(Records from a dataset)
↓
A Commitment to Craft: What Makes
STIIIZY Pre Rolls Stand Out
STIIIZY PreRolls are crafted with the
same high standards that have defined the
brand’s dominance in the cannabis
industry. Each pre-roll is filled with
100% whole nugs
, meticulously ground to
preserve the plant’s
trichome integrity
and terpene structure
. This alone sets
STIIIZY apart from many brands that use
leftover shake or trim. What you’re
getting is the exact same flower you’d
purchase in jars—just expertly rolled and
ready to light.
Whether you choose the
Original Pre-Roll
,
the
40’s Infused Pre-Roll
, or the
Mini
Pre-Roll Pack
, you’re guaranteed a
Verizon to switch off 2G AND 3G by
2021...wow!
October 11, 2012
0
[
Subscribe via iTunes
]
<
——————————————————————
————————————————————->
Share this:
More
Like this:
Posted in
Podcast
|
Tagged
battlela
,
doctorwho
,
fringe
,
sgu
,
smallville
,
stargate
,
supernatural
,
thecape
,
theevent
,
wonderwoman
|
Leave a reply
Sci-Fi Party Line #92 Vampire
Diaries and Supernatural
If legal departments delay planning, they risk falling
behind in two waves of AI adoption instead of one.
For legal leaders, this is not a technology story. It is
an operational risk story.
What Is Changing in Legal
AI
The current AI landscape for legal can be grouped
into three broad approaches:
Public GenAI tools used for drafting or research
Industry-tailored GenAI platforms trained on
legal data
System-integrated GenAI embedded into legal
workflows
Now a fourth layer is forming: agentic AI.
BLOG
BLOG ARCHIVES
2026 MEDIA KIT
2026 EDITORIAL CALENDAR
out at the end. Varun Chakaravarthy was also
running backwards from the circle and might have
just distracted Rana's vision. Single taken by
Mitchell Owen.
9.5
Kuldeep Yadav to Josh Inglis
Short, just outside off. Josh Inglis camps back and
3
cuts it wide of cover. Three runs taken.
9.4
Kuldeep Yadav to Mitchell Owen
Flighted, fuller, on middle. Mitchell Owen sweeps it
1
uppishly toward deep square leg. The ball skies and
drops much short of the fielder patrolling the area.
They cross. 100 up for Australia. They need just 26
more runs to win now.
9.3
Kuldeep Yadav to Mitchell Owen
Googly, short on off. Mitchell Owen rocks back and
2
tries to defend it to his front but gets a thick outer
↑
INSTRUCTION:
In the records above, which lines hold the string "runs"? Copy each one.

EXERCISE RESULT:
cuts it wide of cover. Three runs taken.
more runs to win now.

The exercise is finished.